Records for this exercise ->
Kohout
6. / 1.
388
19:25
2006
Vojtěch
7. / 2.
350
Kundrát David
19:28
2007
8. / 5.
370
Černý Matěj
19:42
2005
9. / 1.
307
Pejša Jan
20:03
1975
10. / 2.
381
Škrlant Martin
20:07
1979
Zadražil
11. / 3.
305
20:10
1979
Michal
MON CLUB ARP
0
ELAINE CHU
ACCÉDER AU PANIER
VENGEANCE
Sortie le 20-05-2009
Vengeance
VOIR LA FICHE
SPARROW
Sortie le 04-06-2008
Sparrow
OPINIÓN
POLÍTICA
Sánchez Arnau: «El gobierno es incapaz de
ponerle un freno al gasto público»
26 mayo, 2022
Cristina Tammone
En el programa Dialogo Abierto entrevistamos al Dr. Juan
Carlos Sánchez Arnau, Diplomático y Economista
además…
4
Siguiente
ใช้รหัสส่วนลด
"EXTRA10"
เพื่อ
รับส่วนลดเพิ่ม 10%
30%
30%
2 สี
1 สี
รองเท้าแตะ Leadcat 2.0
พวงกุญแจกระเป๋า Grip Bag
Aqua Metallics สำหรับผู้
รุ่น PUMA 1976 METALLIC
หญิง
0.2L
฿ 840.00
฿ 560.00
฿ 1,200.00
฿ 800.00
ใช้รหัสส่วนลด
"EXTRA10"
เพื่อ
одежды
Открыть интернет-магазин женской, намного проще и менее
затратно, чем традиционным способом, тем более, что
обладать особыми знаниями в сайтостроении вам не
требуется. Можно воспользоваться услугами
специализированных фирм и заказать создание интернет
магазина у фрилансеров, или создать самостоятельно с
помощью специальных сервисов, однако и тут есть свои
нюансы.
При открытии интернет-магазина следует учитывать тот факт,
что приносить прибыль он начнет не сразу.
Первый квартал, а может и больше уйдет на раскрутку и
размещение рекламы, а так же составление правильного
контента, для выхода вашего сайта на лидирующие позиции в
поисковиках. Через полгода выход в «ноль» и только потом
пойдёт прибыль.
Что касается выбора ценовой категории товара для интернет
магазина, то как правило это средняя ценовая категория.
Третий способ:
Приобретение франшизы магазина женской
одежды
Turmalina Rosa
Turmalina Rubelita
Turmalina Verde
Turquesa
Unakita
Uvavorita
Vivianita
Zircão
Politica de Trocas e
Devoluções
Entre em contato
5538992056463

Required work ->
All of the entries should be written out again exactly.

Reply to the exercise ->
Kohout
6. / 1.
388
19:25
2006
Vojtěch
7. / 2.
350
Kundrát David
19:28
2007
8. / 5.
370
Černý Matěj
19:42
2005
9. / 1.
307
Pejša Jan
20:03
1975
10. / 2.
381
Škrlant Martin
20:07
1979
Zadražil
11. / 3.
305
20:10
1979
Michal
MON CLUB ARP
0
ELAINE CHU
ACCÉDER AU PANIER
VENGEANCE
Sortie le 20-05-2009
Vengeance
VOIR LA FICHE
SPARROW
Sortie le 04-06-2008
Sparrow
OPINIÓN
POLÍTICA
Sánchez Arnau: «El gobierno es incapaz de
ponerle un freno al gasto público»
26 mayo, 2022
Cristina Tammone
En el programa Dialogo Abierto entrevistamos al Dr. Juan
Carlos Sánchez Arnau, Diplomático y Economista
además…
4
Siguiente
ใช้รหัสส่วนลด
"EXTRA10"
เพื่อ
รับส่วนลดเพิ่ม 10%
30%
30%
2 สี
1 สี
รองเท้าแตะ Leadcat 2.0
พวงกุญแจกระเป๋า Grip Bag
Aqua Metallics สำหรับผู้
รุ่น PUMA 1976 METALLIC
หญิง
0.2L
฿ 840.00
฿ 560.00
฿ 1,200.00
฿ 800.00
ใช้รหัสส่วนลด
"EXTRA10"
เพื่อ
одежды
Открыть интернет-магазин женской, намного проще и менее
затратно, чем традиционным способом, тем более, что
обладать особыми знаниями в сайтостроении вам не
требуется. Можно воспользоваться услугами
специализированных фирм и заказать создание интернет
магазина у фрилансеров, или создать самостоятельно с
помощью специальных сервисов, однако и тут есть свои
нюансы.
При открытии интернет-магазина следует учитывать тот факт,
что приносить прибыль он начнет не сразу.
Первый квартал, а может и больше уйдет на раскрутку и
размещение рекламы, а так же составление правильного
контента, для выхода вашего сайта на лидирующие позиции в
поисковиках. Через полгода выход в «ноль» и только потом
пойдёт прибыль.
Что касается выбора ценовой категории товара для интернет
магазина, то как правило это средняя ценовая категория.
Третий способ:
Приобретение франшизы магазина женской
одежды
Turmalina Rosa
Turmalina Rubelita
Turmalina Verde
Turquesa
Unakita
Uvavorita
Vivianita
Zircão
Politica de Trocas e
Devoluções
Entre em contato
5538992056463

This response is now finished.